COLLECTED MATERIAL ▸
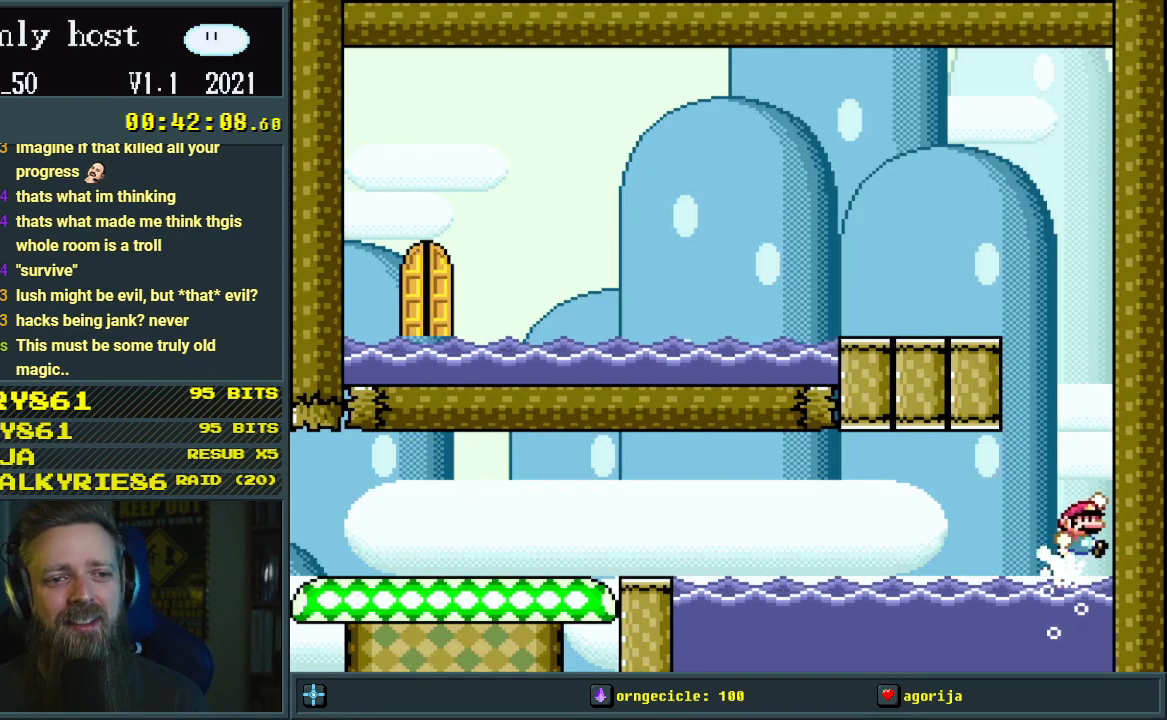
{"buttons": ["DPAD_RIGHT"], "events": [[33, "DPAD_RIGHT", "up"], [67, "DPAD_UP", "up"], [100, "DPAD_LEFT", "down"], [367, "Y", "up"], [383, "B", "up"], [433, "DPAD_LEFT", "up"], [483, "DPAD_RIGHT", "down"]]}
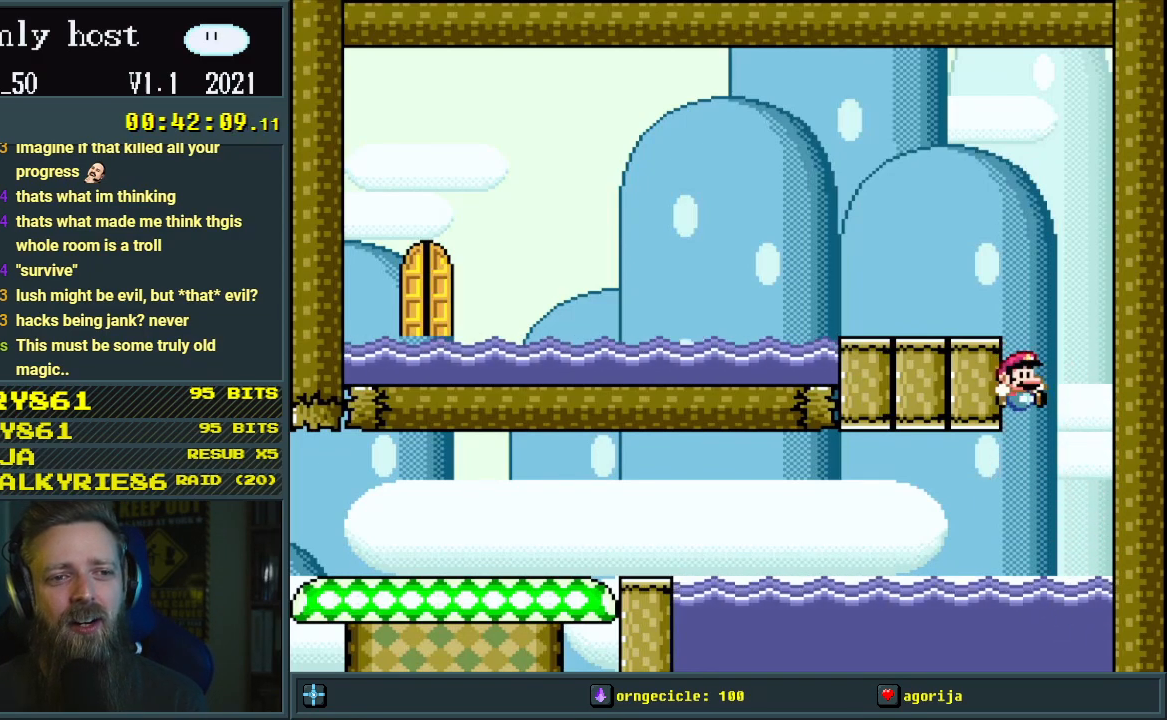
{"buttons": ["B", "Y", "DPAD_UP"], "events": [[17, "B", "down"], [17, "Y", "down"], [50, "DPAD_UP", "down"], [200, "B", "up"], [383, "B", "down"], [483, "DPAD_RIGHT", "up"]]}
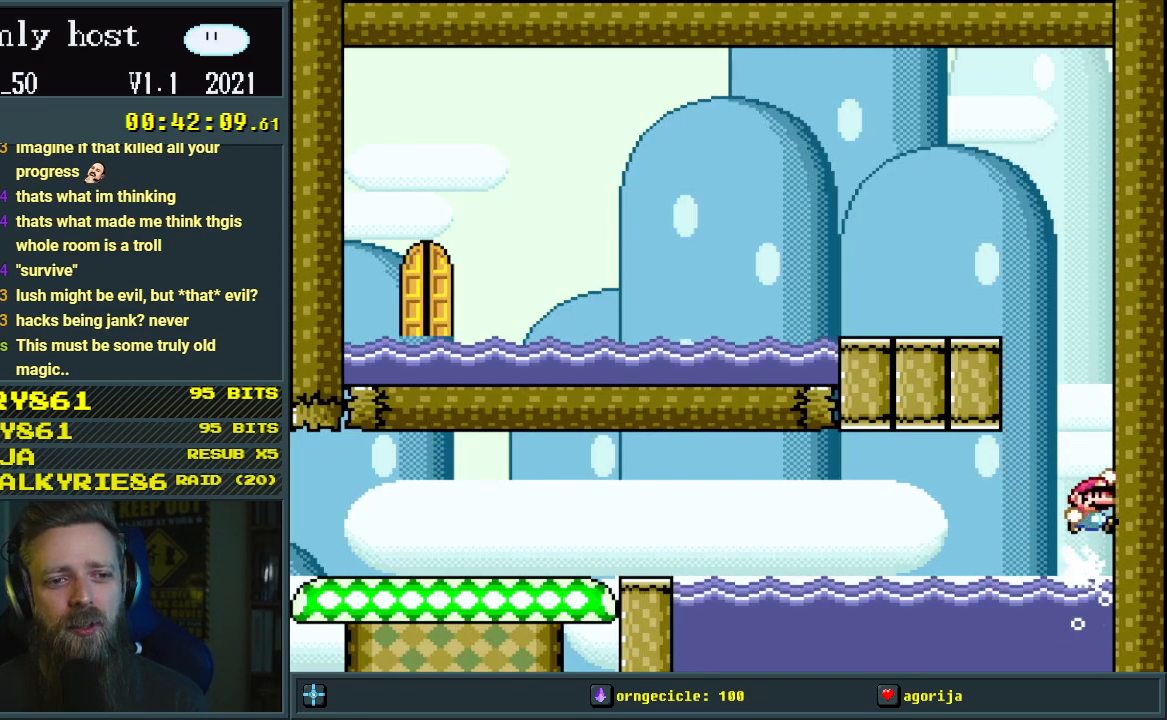
{"buttons": ["DPAD_LEFT"], "events": [[117, "DPAD_LEFT", "down"], [117, "DPAD_UP", "up"], [417, "B", "up"], [417, "Y", "up"]]}
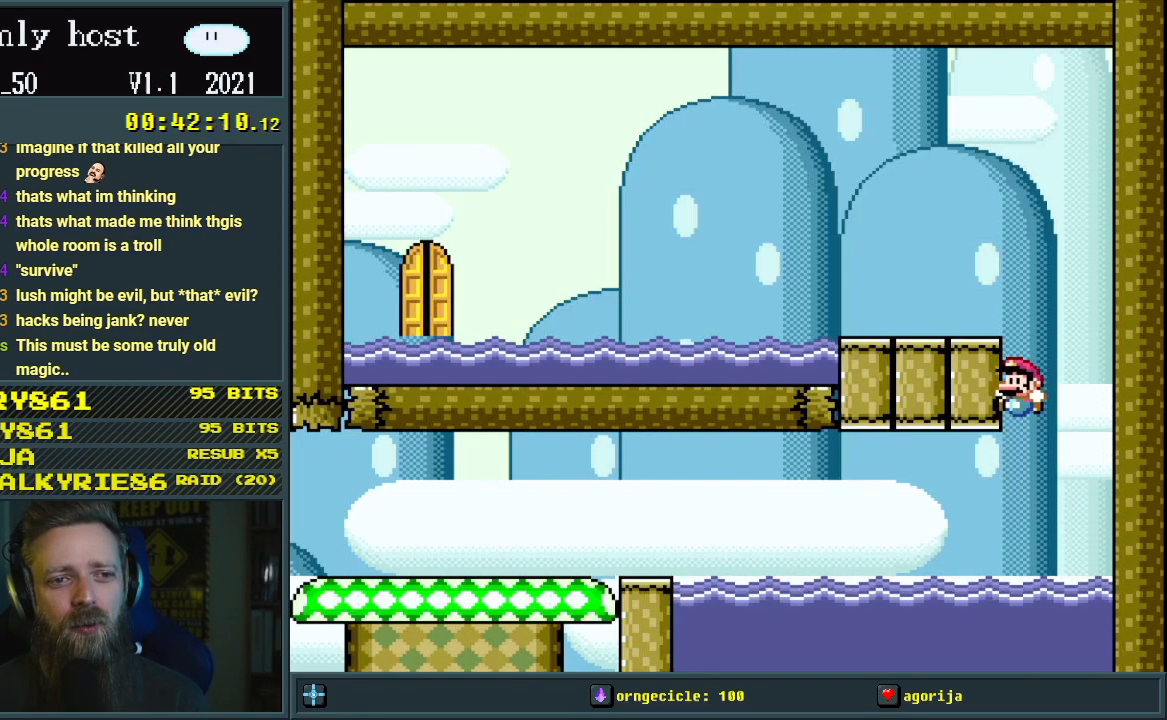
{"buttons": ["B", "Y", "DPAD_UP", "DPAD_RIGHT"], "events": [[33, "DPAD_LEFT", "up"], [50, "DPAD_RIGHT", "down"], [67, "B", "down"], [117, "Y", "down"], [183, "DPAD_UP", "down"], [267, "B", "up"], [400, "B", "down"]]}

WHAT THE TASK REQUIRES ▸
Would you restate the listing word for word without its pictures?

WRITTEN ANSWER ▸
{"buttons": ["DPAD_RIGHT"], "events": [[33, "DPAD_RIGHT", "up"], [67, "DPAD_UP", "up"], [100, "DPAD_LEFT", "down"], [367, "Y", "up"], [383, "B", "up"], [433, "DPAD_LEFT", "up"], [483, "DPAD_RIGHT", "down"]]}
{"buttons": ["B", "Y", "DPAD_UP"], "events": [[17, "B", "down"], [17, "Y", "down"], [50, "DPAD_UP", "down"], [200, "B", "up"], [383, "B", "down"], [483, "DPAD_RIGHT", "up"]]}
{"buttons": ["DPAD_LEFT"], "events": [[117, "DPAD_LEFT", "down"], [117, "DPAD_UP", "up"], [417, "B", "up"], [417, "Y", "up"]]}
{"buttons": ["B", "Y", "DPAD_UP", "DPAD_RIGHT"], "events": [[33, "DPAD_LEFT", "up"], [50, "DPAD_RIGHT", "down"], [67, "B", "down"], [117, "Y", "down"], [183, "DPAD_UP", "down"], [267, "B", "up"], [400, "B", "down"]]}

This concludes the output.